One in which wireless clients connect to a wireless access point.
What is a stand-alone mode infrastructure wireless network?
One in which the wireless devices aren't connected to any wired networks.
What is a wired extension mode wireless network?
One in which the wireless access point acts as a connection point to link the wireless clients to the wired network.
What is n enterprise extended mode infrastructure wireless network?
Multiple WAPs are used to connect clients to the same network over a wider geographic area.
What is a bridge mode infrastructure?
A wireless network is used to link two wired networks.
What is SSID?
Service Set Identifier. It's used to differentiate one wireless network from another.
What are the two methods wireless clients can use to authenticate to WAPs?
Open System Authentication (OSA) == no real authentication required.
Shared Key Authentication (SKA) == challenge handshake authentication must happen before network communication can occur
What optional encryption technique does 802.11 define?
WEP, or Wired Equivalent Privacy, which uses RC4, a symmetric stream cipher.
What are the problems with WEP?
It uses static keys, weak initialization vectors, and doesn't maintain true packet integrity. It can be cracked in under a minute.
What is WPA?
WPA is an interim solution to the problems of WEP. Vulnerable to brute force guessing.
What is WPA2?
An effective mechanism for securing wireless networks. Uses AES.
How should you secure a wireless network?
1. Change the default administrator password
2. Disable SSID broadcast
3. Change the SSID to something unique
4. Enable MAC filtering if the pool of wireless clients is relatively small and static
5. Consider using static IP addresses, or configure DHCP with reservations
6. Turn on the highest form of authentication and encryption supported (prefereably WPA-2)
7. Treat wireless as remote access, and manage using 802.1X.
8. Treat wireless as external access, and separate the WAP from the wired network using a firewall.
9. Treat wireless as an entry point for attackers, and monitor all WAP to wired network communcations with an IDS.
10. Require all transmissions between wireless clients and WAPs to be encrypted (VPN link)

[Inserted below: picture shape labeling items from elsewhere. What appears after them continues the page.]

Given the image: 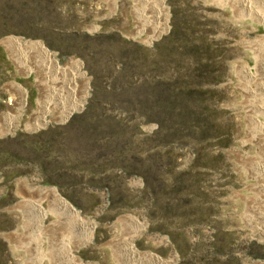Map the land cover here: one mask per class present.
<instances>
[{
	"label": "rangeland",
	"instance_id": "obj_1",
	"mask_svg": "<svg viewBox=\"0 0 264 264\" xmlns=\"http://www.w3.org/2000/svg\"><path fill=\"white\" fill-rule=\"evenodd\" d=\"M237 1L116 0L109 11L87 0H0V264L264 262V125L255 121H264V24ZM6 38L40 45L61 71L29 62L34 53L21 61ZM30 66L32 87L18 77ZM243 67L257 68L255 78ZM44 70L64 106L76 97L78 106L64 124L29 129L22 117L6 133L2 117L24 88L27 110L45 94ZM37 186L93 222L91 241L75 218L53 209L41 219L22 200L52 208Z\"/></svg>",
	"mask_w": 264,
	"mask_h": 264
},
{
	"label": "bare ground",
	"instance_id": "obj_2",
	"mask_svg": "<svg viewBox=\"0 0 264 264\" xmlns=\"http://www.w3.org/2000/svg\"><path fill=\"white\" fill-rule=\"evenodd\" d=\"M236 1V0H235ZM239 1V0H238ZM238 1H237V3H238ZM240 2H241V6H242V10H243V8L245 9L244 11H245V13L246 14H251V16H253V15H255V17L261 22V23H263L264 24V0H240ZM233 3V2H232ZM235 3V2H234ZM233 3V4H234ZM113 5H114V7H115V0H113ZM234 7H236L235 5H233ZM233 6H232V8H233ZM239 6H240V4H239ZM262 7V8H261ZM236 9H238V7L236 8ZM241 10V9H240ZM234 11V10H233ZM238 11V10H237ZM239 12V11H238ZM237 13V12H236ZM240 14V13H239ZM242 14V13H241ZM240 14V15H241ZM245 16V15H244ZM250 16V15H249ZM241 17H242V15H241ZM245 18V17H244ZM255 19V18H254ZM254 19H252V20H254ZM247 21V20H246ZM245 21V22H246ZM258 22V21H257ZM258 26V25H257ZM260 26H261V24H260ZM255 27V26H254ZM94 30L95 29H97V27H94L93 28ZM153 31H152V33H151V35H150V38H152L153 36H156L159 32H161L162 31V23L161 22H155V26L153 27ZM262 30H264V29H262ZM260 37V36H259ZM262 37V36H261ZM149 38V39H150ZM258 38V37H257ZM256 38V39H257ZM263 38V37H262ZM260 40V39H259ZM258 40V41H259ZM147 41H149L150 42V40H147ZM264 41V40H263ZM260 42V41H259ZM250 43V42H249ZM252 43V42H251ZM258 43V42H257ZM2 44H4V46H6V45H8V46H10V47H13L15 50V52H17L16 54H17V57H19V58H21L20 60L21 61H25L26 60V55L24 56V54L25 53H34L35 54V56L36 57H34V59L35 60H37V61H40V63H42V62H45L47 65L49 64L50 66L49 67H51L52 68V70H55V71H61L60 70V68H58L56 65H55V58H53L52 57V55L53 54H51V53H49V52H46L40 45H38V44H35V43H33V42H31V41H29V40H25V41H22V39L21 38H6V39H4L3 41H2ZM8 48V47H7ZM7 48L5 47V49L7 50ZM13 48L11 49L10 48V50H13ZM263 48V47H262ZM13 51V52H14ZM14 52V53H15ZM259 52V51H258ZM257 52V53H258ZM264 54V53H263ZM256 55V54H255ZM258 58V57H257ZM259 62V61H258ZM45 63H43V64H45ZM257 64V63H256ZM259 64V63H258ZM262 64V66H261V75H262V77L264 78V62L263 63H261ZM70 69L71 68H76V63L75 62H72V61H70ZM260 65V64H259ZM258 67V66H257ZM242 68V67H241ZM247 69H248V67H247ZM250 69V68H249ZM255 69V68H254ZM73 70V69H72ZM71 70V71H72ZM76 70V69H75ZM255 70H257V68L255 69ZM255 70H254V72H255ZM63 72V71H62ZM61 72V73H62ZM243 72L244 73H247V75L249 76V77H254L255 78V75L252 73V72H250V71H248V70H246V67H243ZM242 72V73H243ZM258 72V71H257ZM78 73V72H77ZM259 73V72H258ZM257 73V74H258ZM61 75V74H60ZM71 77L73 76L74 78H76V77H82V75L81 74H79L78 76L76 75V76H74L72 73L71 74H69ZM247 76V77H248ZM257 76H259L260 77V75H257ZM248 77V78H249ZM261 77V78H262ZM79 78V79H80ZM259 80V79H258ZM261 80V79H260ZM256 81V80H255ZM83 85H84V87H83V90H82V93L84 92V90H85V85H86V83L84 82L83 83ZM255 85V84H254ZM263 85V84H262ZM249 86V85H248ZM259 86V85H258ZM78 87V86H77ZM255 87V86H254ZM248 88V87H247ZM261 89V88H260ZM259 92V91H258ZM261 92H262V95H263V93H264V88H263V90H261ZM260 93V92H259ZM264 96V95H263ZM262 96V97H263ZM23 97V96H22ZM261 97V98H262ZM71 99V98H70ZM73 99V98H72ZM255 99V98H254ZM68 100V99H67ZM261 100V99H260ZM22 101L23 100H21V103H22ZM59 101V102H58ZM57 101V108H58V104L60 105L61 104V109H62V111H61V114H60V118H58V119H56L57 120V122H59V121H61L62 120V118L64 117V115H65V113L68 111V110H71V109H74V108H76L77 106H78V104H79V99L76 97V98H74L73 99V101H71V100H69V101H67V106H64V99H62V100H58ZM20 103V104H21ZM66 103V102H65ZM8 104H12V101H11V99H9V101H8ZM45 105V104H44ZM251 107V106H250ZM43 109H50L47 105H45V106H43L42 107ZM258 108V107H257ZM60 109V108H59ZM261 109H262V111L263 112H261V113H263L262 115H264V107H261ZM246 110V109H245ZM254 111H255V109H254ZM259 112H260V110H259ZM56 113V112H55ZM57 114V113H56ZM247 114V113H246ZM259 114V113H258ZM58 116V115H57ZM251 116V115H250ZM257 116V115H256ZM260 116H261V114H260ZM259 116V117H260ZM259 117H258V119H259ZM11 118V117H10ZM9 118V119H10ZM257 118V117H256ZM250 119V118H249ZM251 119H253V118H251ZM258 119H255V121H257V123H258V121H259V123L260 124H262V125H264V121L263 122H261L260 120H261V118H260V120H258ZM263 119V118H262ZM14 120V119H13ZM248 120V119H247ZM16 121V120H15ZM248 122H249V120H248ZM38 123H40V118H39V120H37V121H35V123L33 124V125H30V128L29 129H31V128H33L34 126H36ZM255 123V122H254ZM9 124V123H8ZM247 124V123H246ZM251 125L253 124V122L252 123H250ZM2 126V125H1ZM18 125H5L4 127H6L7 129H13V128H16ZM247 126V125H246ZM250 126V125H249ZM27 127H29V126H27ZM26 127V128H27ZM263 128H264V126H263ZM245 129H246V127H245ZM251 130V129H250ZM7 131V130H6ZM259 131V130H258ZM252 132V131H251ZM256 132V131H255ZM260 132H262V131H260ZM263 133H264V131H263ZM262 133V134H263ZM247 134V133H246ZM252 134V133H251ZM249 136V135H248ZM264 136V135H263ZM261 137V136H260ZM261 138H263V137H261ZM264 140V139H263ZM258 141V140H257ZM261 141V140H260ZM259 142V141H258ZM256 146V145H255ZM264 148V147H263ZM254 149V148H253ZM256 149H258V148H256ZM259 149H260V146H259ZM257 151V150H256ZM263 151V150H262ZM261 152V151H260ZM259 152V153H260ZM261 154H263V153H261ZM260 155V154H259ZM247 156H250V155H247ZM261 156V155H260ZM263 156V155H262ZM260 158V157H259ZM246 163V162H245ZM258 163V162H257ZM264 163V162H263ZM260 164V163H259ZM262 167V166H261ZM253 168V167H252ZM259 168V167H258ZM262 170H263V168H262ZM260 171H261V169H260ZM259 171V172H260ZM264 173V172H263ZM254 179V178H253ZM264 179V178H263ZM261 180V179H260ZM258 182H262V181H259L258 180ZM263 183V182H262ZM263 185V184H262ZM264 186V185H263ZM262 186V187H263ZM27 187V186H26ZM257 188H258V185L256 186ZM32 188V190H34V191H36L37 192V194H39L41 197L40 198H42V200H45V199H49V203H50V205H52L53 207L52 208H45L42 204H41V200H32V199H29V198H23L22 200L23 201H25L26 203H28V204H30V206L32 207V209L35 211V213L37 212V214L39 215V216H41V219H44L46 216H47V214H49V213H52V214H54L55 215V213L53 212V209L54 210H56V211H58V212H62V213H64V214H66V216L68 215V216H70V217H72V218H75V222L78 224V228H80V230H83L84 231V233H85V242H88L91 238H92V234H93V230H94V224H93V222H91V221H89L88 220V218H87V220L85 219V218H83V217H80V215H79V213H78V211L77 210H75L70 204H68L64 199H62L60 196H59V194H58V192L56 191V189L55 188H53V187H42V186H37V187H30V189ZM262 190V189H261ZM18 193V192H17ZM256 203V202H255ZM25 204V203H24ZM27 205V204H26ZM49 207H51V206H49ZM24 208H27V207H24ZM30 208V207H29ZM25 211H26V209H24ZM31 210V209H30ZM256 212V211H255ZM264 212V211H263ZM32 213V212H31ZM34 215V214H33ZM65 216V217H66ZM261 217V216H260ZM34 218H36L35 216H34ZM40 218V217H39ZM132 218V217H131ZM70 219V218H69ZM132 220V219H131ZM61 221V220H60ZM65 221V220H64ZM72 221V220H71ZM133 221L135 222V224L137 225V226H141V227H143V225H141V224H139L135 219H133ZM70 222V221H69ZM65 224V223H64ZM73 224H75V223H73ZM132 225V224H131ZM59 226H60V223H59ZM72 226V225H71ZM40 227H42L41 226V224H38L37 225V229L39 228V231L41 232V229H40ZM44 228V227H43ZM63 228V227H62ZM74 228V227H73ZM140 228V227H139ZM36 229V230H37ZM67 229V228H66ZM71 230H72V228H71ZM39 231H36V232H39ZM45 231V230H44ZM67 231V230H66ZM70 231V230H69ZM76 231V230H75ZM74 231V232H75ZM71 232V231H70ZM43 234V233H42ZM44 235V234H43ZM66 235H67V233H66ZM74 235V234H73ZM69 236V235H68ZM76 236V235H75ZM41 237V236H40ZM73 237V236H72ZM256 237H258L259 239H262V240H264V230H262L261 231V236H259V235H256ZM70 238V237H69ZM74 239H75V237H73ZM81 239H84V238H81ZM70 240H73V239H69V241ZM91 241V240H90ZM75 242V241H74ZM67 243V242H66ZM78 243V242H77ZM73 244V243H72ZM81 244V243H80ZM82 244H83V242H82ZM78 245H79V243H78ZM128 245H131V246H129L128 248H129V250L132 252V254L133 255H137L136 254V252H135V250H134V247H132V243L130 244V242H129V244ZM80 246V245H79ZM63 250V249H62ZM64 250H66L65 251V253L67 252H69V254L67 255V257H69V258H71V257H73V255L70 253V250H71V248H70V246L69 245H66L65 246V249ZM62 252V251H61ZM73 253V252H72ZM146 253H144V255H145ZM62 255V254H61ZM50 256V255H49ZM54 256H56V255H54ZM60 256V255H59ZM64 256V255H63ZM138 256V255H137ZM44 257V256H43ZM133 257V256H132ZM145 257H150L151 258V255L150 254H146L145 256H144V258ZM50 258H51V256H50ZM49 258V259H50ZM75 258V257H74ZM52 259V258H51ZM159 259V258H158ZM75 261V260H74ZM163 260H161V264H168V263H166V262H162ZM42 262V261H41ZM157 263V262H156ZM261 264H264V262H262Z\"/></svg>",
	"mask_w": 264,
	"mask_h": 264
},
{
	"label": "crops",
	"instance_id": "obj_3",
	"mask_svg": "<svg viewBox=\"0 0 264 264\" xmlns=\"http://www.w3.org/2000/svg\"><path fill=\"white\" fill-rule=\"evenodd\" d=\"M78 1H80V0H78ZM87 1H88V3H90V5L92 4L93 1H95V5L99 6V7L96 8V10H98V9L101 10L100 7H102L104 9H108L110 11V10H112V6H114L112 0H87ZM115 3H116V0H115ZM78 5L79 4H77V7H78ZM90 5H89V8L91 7ZM77 13H79L78 10H77ZM131 15L134 17L135 14H131ZM29 62H35L37 65L39 64V62L37 60H35V59H33L32 61L29 60ZM30 65H31V63H30ZM44 73H45L44 78H47V81L45 80V83H44V85L46 86L45 94L44 93L42 94V93L38 92L37 95L33 98V101H31L32 104L30 103L31 105H30L29 109L27 110V109L24 108V105H26V102H27L28 91H27V89H25L23 87L24 90L26 91V93L24 92V96L25 97L23 98L22 103H21V101H19V103H17V105H15V108H12V109L8 108V111L5 112L7 116H4V118L2 117V123H3L4 126L5 125H18L19 126V125H21L20 120H22V117H25L24 120H23V125L25 127L33 125L35 123V121L39 120V118L43 119L45 124L49 123L48 125L64 124V123L57 122V120H56V119L60 118V114H61V111H62L61 104L60 105L58 104V108H57V105H56L57 104V99H58L57 95L59 94V89H61V88L53 87V83L54 82H51V76H52L53 79L57 78V77H55L52 73H50V71H47V70H44ZM18 77L19 78H29V77H31L32 81H30L28 83L29 86H31V87L34 85V83L39 82L38 81L39 72L38 71H34L31 68V66H30L29 70H25V73L20 74V75L18 74ZM58 77H60V75ZM60 80H61V78H60ZM76 95L79 96L78 92L76 93ZM11 101L13 103V99L12 98H11ZM44 104L47 105L50 109H43L42 106ZM10 105H12V104H9V106ZM14 109H16L17 112H14ZM76 112H78V111H75L74 113H76ZM73 114H71V116ZM10 130H12V129H7L6 133H8V131H10ZM263 252H264V245H263Z\"/></svg>",
	"mask_w": 264,
	"mask_h": 264
}]
</instances>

What are the 4 802.11 amendments that definte unqiue frequencie and speeds of transmission?
802.11a, 802.11b, 802.11g, 802.11n
What is the speed and frequency of 802.11a?
54 Mbps, 5 GHz
What is the speed and frequency of 802.11b
11 Mbps, 2.4 GHz
What is the speed and frequency of 802.11g?
54 Mbps, 2.4 GHz
What is the speed and frequency of 802.11n?
600 Mbps, 2.4 or 5 GHz
Define network topology?
The physical layout and organization of computers and networking devices.
What are the four basic network topologies?
ring, bus, star, mesh
What is a ring topology?
Each system is a point on a circle. Only one system can transmit at a time. Token-based traffic management.
What is a bus topology?
Each system connects to a trunk or backbone. All systems can transmit at any time, which can cause collisions.
What is a star topology?
Each system is connected to a central hub or switch. The hub is a single point of failure, but the link between any one device and the hub can only impact that device. Usually has less cabling than other topologies.